The Master smiled. “Such an extravagant offer. I’ve heard that about Americans, too, that they tend to extravagance.”
Scarlett was tiring of banter. And Charles’ presence made her edgy. “What you may not have heard, Mr. Graham, is that Americans take fences where the Irish go through gates and the English go back home. If you’ll let me ride with the Blazers, I’ll take at least a pad or I’ll eat a flock of crows in front of you all—without salt.”
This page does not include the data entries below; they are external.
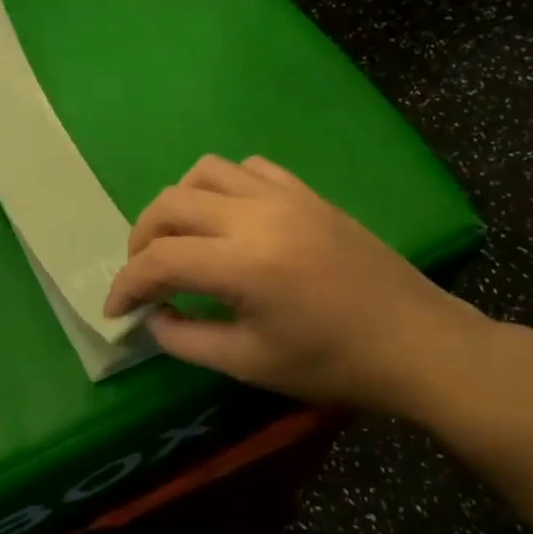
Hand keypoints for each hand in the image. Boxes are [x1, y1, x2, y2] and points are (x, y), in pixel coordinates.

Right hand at [103, 155, 495, 419]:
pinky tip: (228, 218)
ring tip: (180, 240)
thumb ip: (187, 340)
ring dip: (178, 204)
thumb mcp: (250, 364)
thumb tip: (152, 318)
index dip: (127, 283)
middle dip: (142, 238)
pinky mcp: (307, 193)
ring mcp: (284, 197)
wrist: (416, 344)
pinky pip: (248, 169)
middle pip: (171, 204)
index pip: (159, 260)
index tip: (115, 308)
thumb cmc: (333, 363)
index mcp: (243, 264)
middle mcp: (257, 216)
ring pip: (204, 173)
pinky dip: (222, 187)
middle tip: (143, 276)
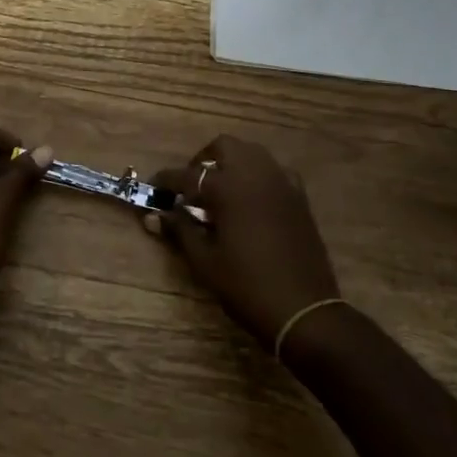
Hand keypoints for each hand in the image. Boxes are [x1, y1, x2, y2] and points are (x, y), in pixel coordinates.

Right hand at [146, 136, 342, 350]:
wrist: (303, 310)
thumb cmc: (246, 286)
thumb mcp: (204, 261)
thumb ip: (179, 230)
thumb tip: (154, 215)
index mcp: (228, 189)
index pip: (187, 175)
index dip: (166, 180)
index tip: (153, 186)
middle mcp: (256, 175)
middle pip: (225, 147)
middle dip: (203, 160)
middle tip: (191, 186)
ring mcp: (282, 184)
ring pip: (252, 153)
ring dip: (232, 164)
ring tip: (220, 192)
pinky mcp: (299, 198)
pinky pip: (274, 171)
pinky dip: (257, 176)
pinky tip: (250, 201)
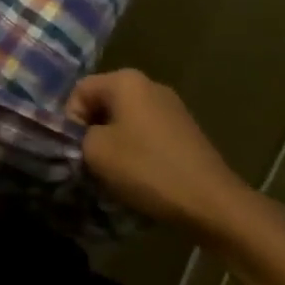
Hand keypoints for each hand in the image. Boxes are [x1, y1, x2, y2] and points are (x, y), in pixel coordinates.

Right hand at [68, 69, 264, 242]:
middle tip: (92, 163)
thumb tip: (84, 138)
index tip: (77, 151)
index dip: (70, 121)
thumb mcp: (97, 153)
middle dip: (93, 132)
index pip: (80, 91)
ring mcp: (171, 106)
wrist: (213, 203)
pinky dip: (137, 150)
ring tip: (116, 173)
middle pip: (104, 102)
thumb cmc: (148, 169)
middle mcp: (149, 84)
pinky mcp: (185, 130)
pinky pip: (147, 132)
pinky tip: (142, 176)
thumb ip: (78, 137)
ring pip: (126, 119)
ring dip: (115, 143)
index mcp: (125, 80)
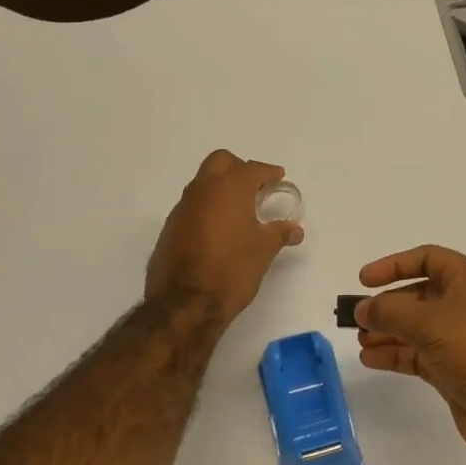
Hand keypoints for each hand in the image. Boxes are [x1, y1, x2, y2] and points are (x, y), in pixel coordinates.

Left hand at [147, 150, 303, 322]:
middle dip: (239, 168)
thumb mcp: (263, 251)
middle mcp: (203, 190)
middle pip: (221, 162)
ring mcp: (183, 208)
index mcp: (230, 188)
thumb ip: (279, 233)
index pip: (252, 169)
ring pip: (203, 183)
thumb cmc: (232, 269)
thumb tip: (295, 229)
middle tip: (255, 187)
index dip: (268, 172)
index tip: (278, 177)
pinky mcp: (170, 227)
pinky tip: (218, 230)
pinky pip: (192, 206)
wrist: (185, 303)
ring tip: (239, 210)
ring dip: (220, 188)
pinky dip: (207, 208)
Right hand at [356, 246, 465, 464]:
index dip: (395, 265)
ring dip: (387, 331)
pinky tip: (371, 359)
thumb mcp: (430, 322)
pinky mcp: (454, 370)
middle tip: (356, 317)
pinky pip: (418, 355)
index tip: (364, 280)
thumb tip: (362, 309)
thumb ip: (390, 311)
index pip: (427, 259)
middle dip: (387, 304)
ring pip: (415, 328)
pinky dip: (395, 355)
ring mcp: (460, 340)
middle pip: (418, 295)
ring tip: (360, 340)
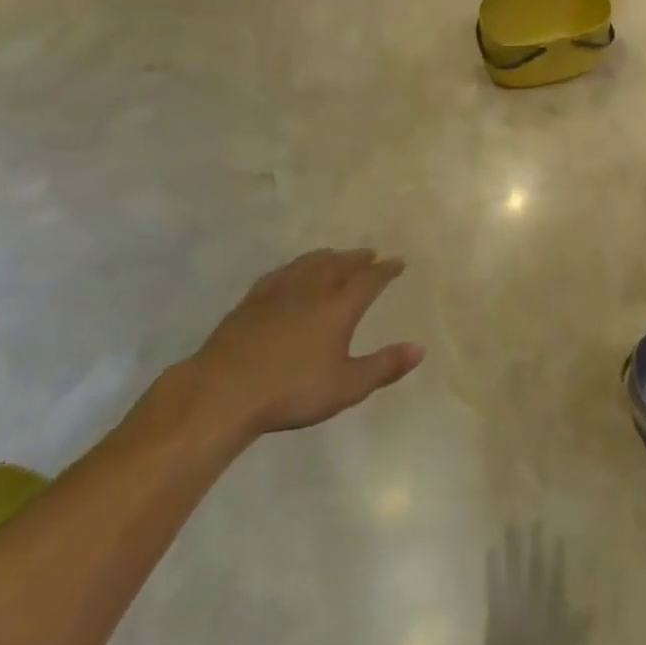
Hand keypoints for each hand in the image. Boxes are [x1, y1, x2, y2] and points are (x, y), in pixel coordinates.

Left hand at [189, 249, 423, 437]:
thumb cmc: (292, 390)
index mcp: (339, 305)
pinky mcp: (254, 298)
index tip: (398, 262)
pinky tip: (293, 271)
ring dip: (329, 257)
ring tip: (337, 255)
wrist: (225, 390)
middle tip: (371, 254)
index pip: (369, 279)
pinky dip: (297, 266)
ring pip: (311, 263)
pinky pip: (283, 272)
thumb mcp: (346, 386)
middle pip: (341, 264)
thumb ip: (384, 366)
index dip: (386, 270)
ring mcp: (280, 289)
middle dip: (359, 258)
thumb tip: (420, 348)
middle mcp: (313, 288)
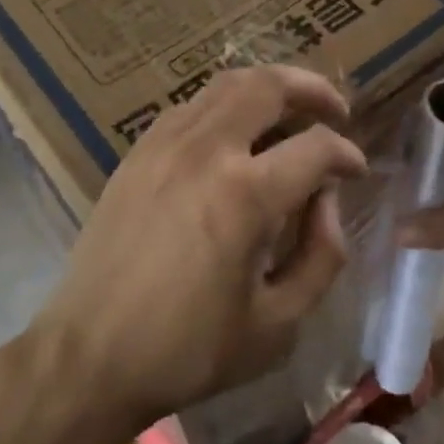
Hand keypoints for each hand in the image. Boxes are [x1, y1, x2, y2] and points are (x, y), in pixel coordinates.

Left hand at [41, 66, 366, 427]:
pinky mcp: (138, 153)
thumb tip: (326, 203)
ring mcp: (165, 145)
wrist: (87, 359)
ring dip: (270, 89)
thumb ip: (321, 256)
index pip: (316, 147)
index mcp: (246, 195)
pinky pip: (193, 106)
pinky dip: (227, 104)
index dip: (346, 154)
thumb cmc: (188, 350)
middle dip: (313, 90)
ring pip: (228, 84)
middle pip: (269, 85)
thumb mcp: (278, 325)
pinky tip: (237, 134)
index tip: (356, 171)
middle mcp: (207, 151)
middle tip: (336, 110)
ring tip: (292, 112)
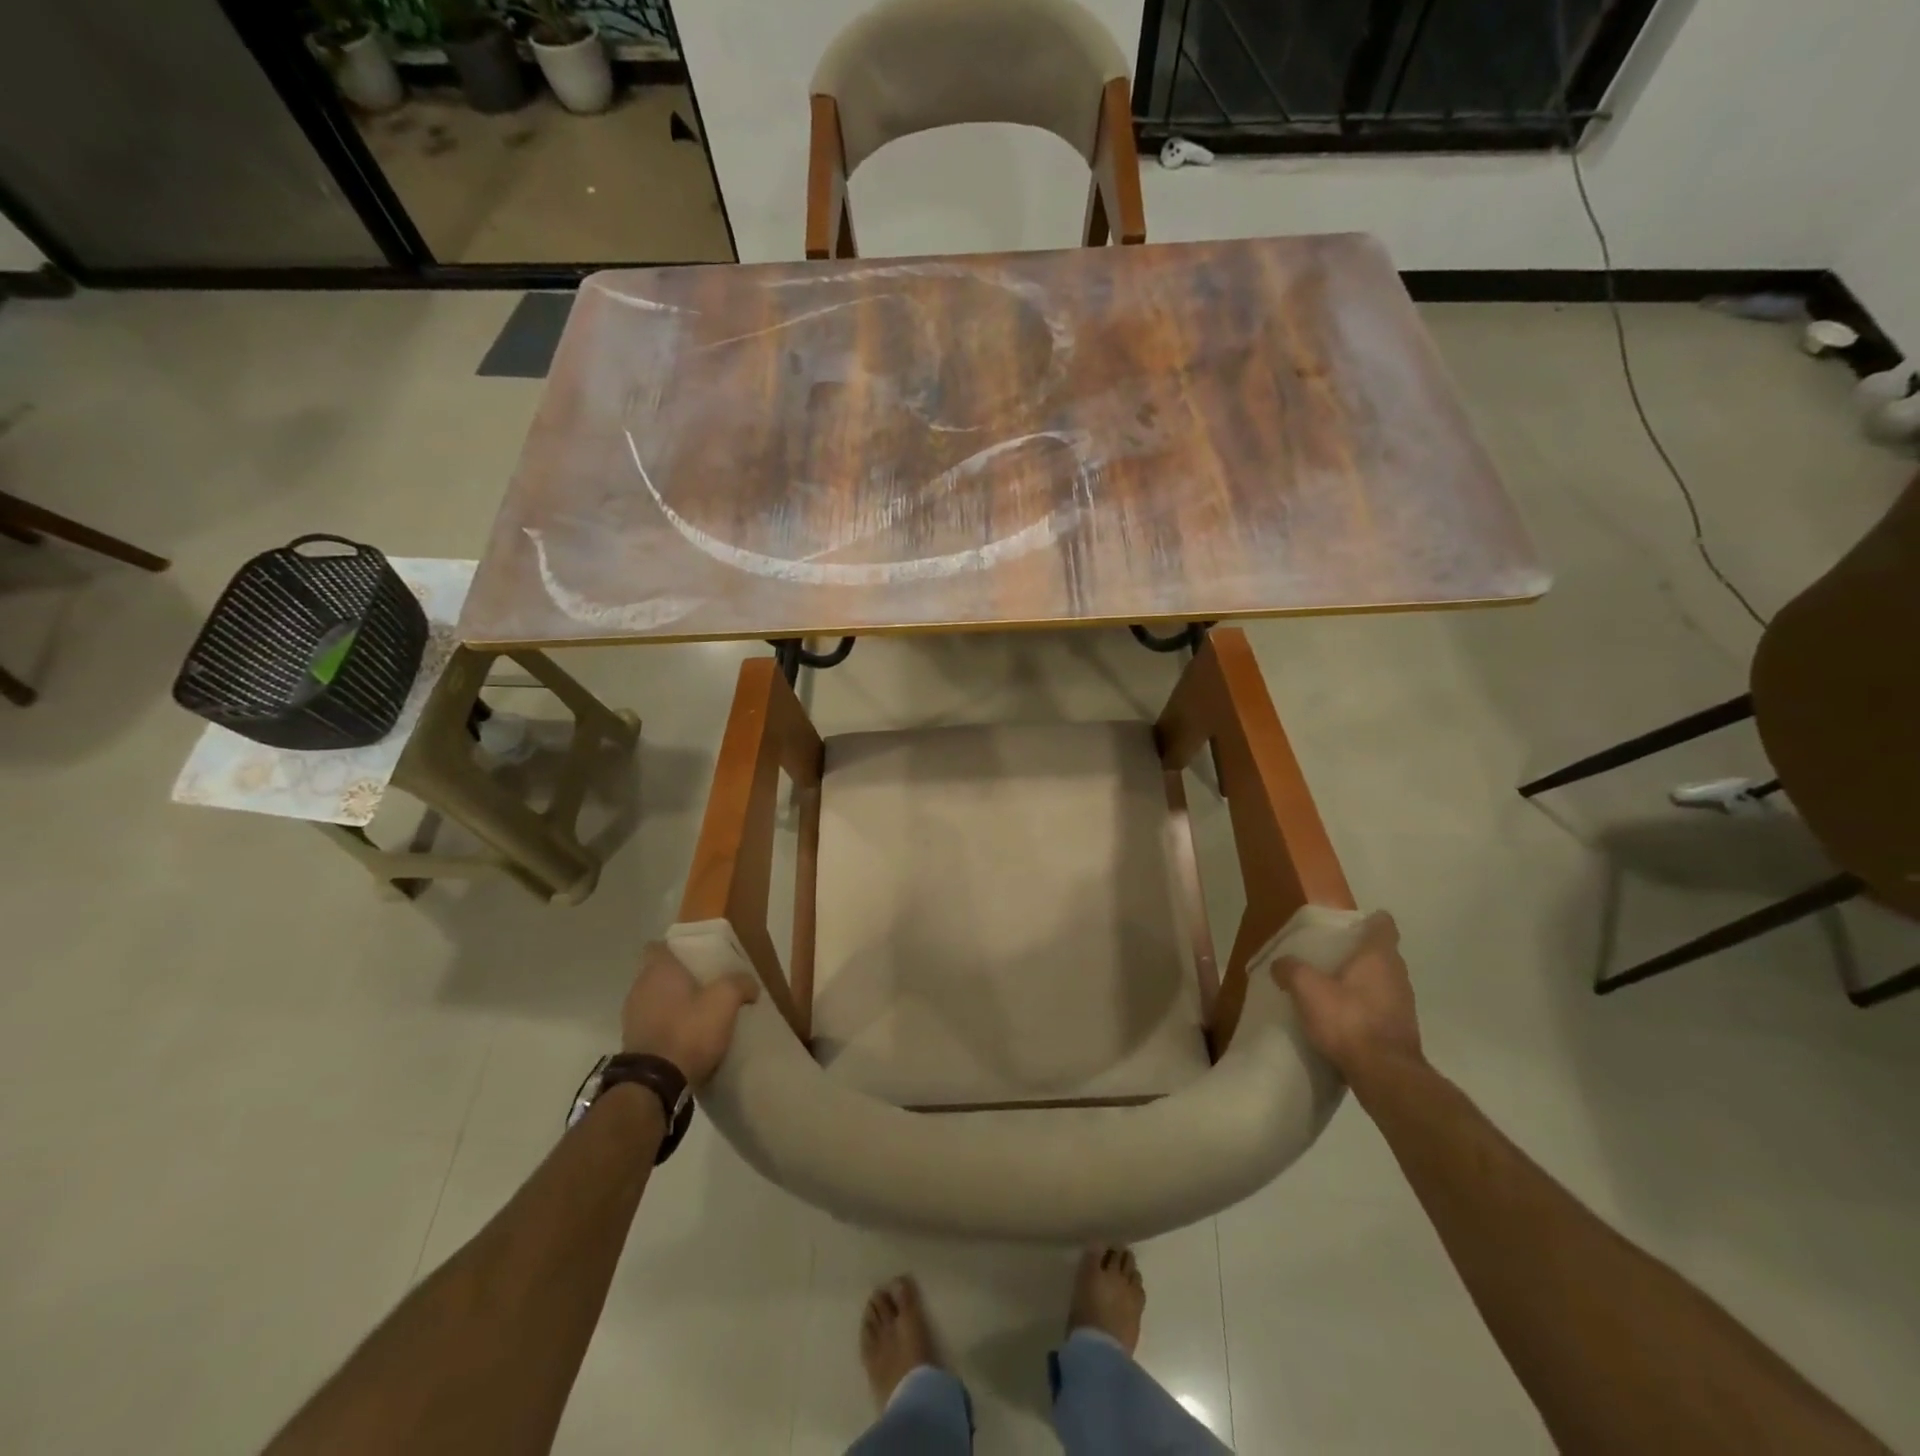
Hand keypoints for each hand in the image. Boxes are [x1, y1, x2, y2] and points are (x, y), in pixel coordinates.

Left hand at [621, 942, 760, 1085]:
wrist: (655, 1084)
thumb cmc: (689, 1030)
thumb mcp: (725, 1000)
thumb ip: (740, 983)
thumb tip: (750, 984)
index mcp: (657, 970)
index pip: (656, 946)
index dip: (676, 948)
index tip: (696, 956)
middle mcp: (638, 988)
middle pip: (658, 973)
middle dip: (679, 977)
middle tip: (706, 983)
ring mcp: (631, 1018)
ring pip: (655, 999)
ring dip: (673, 1004)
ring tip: (699, 1012)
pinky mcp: (633, 1044)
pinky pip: (652, 1024)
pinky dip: (667, 1026)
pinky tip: (687, 1036)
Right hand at [1271, 912, 1421, 1078]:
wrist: (1385, 1075)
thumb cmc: (1348, 1020)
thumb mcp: (1307, 989)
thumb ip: (1291, 969)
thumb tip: (1280, 964)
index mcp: (1379, 957)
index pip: (1383, 924)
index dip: (1366, 921)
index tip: (1345, 927)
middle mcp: (1397, 975)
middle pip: (1381, 953)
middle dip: (1357, 952)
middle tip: (1327, 956)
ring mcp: (1403, 1004)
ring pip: (1381, 981)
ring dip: (1360, 982)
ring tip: (1330, 988)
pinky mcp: (1401, 1030)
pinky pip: (1381, 1006)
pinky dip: (1364, 1006)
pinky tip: (1341, 1017)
“By God, madam, with style like yours, you’ll be welcome any time you say.”
Scarlett smiled. “I’ll take you up on that.” She spit in her hand. Graham smiled broadly and spit in his. The slap they gave each other’s palm resounded throughout the long gallery.
Then Scarlett strode over to Charles Ragland. “I told you in my letter, Charles, that this was the one house party in the whole country you should stay away from. It’s mean of you to come.”
“I’m not here to embarrass you, Scarlett. I wanted to tell you myself, not in a letter. You needn’t worry about my pressing you or importuning you. I understand that no means no. The regiment’s going to Donegal next week; it was my last chance to say what I wanted to say. And, I confess, to see you again. I promise not to lurk or gaze with soulful eyes.” he smiled with rueful humor. “I practiced that speech, too. How did it sound?”
“Pretty fair. What’s in Donegal?”
“Whiteboy trouble. It seems to be more concentrated there than any other county.”
“Two constables stopped me to search my buggy.”
“All the patrols are out now. With rents coming due soon—but I don’t want to talk military. What did you say to John Graham? I haven’t seen him laugh like that in years.
“Do you know him?”
“Very well. He’s my uncle.”
Scarlett laughed until her sides ached. “You English. Is that what ‘diffident’ means? If you’d only brag a little, Charles, you could have saved me a lot of trouble. I’ve been trying to get with the Blazers for a year, but I didn’t know anybody.”
“The one you’ll really like is my Aunt Letitia. She can ride Uncle John into the ground and never look back. Come on, I’ll introduce you.”
There were promising rumbles of thunder, but no rain. By midday the air was stifling. Ernest Sutcliffe rang the dinner gong to get everyone’s attention. He and his wife had planned something different for the afternoon, he said nervously. “There is the usual croquet and archery, what? Or the library and billiards in the house, what? Or whatever one does customarily. What?”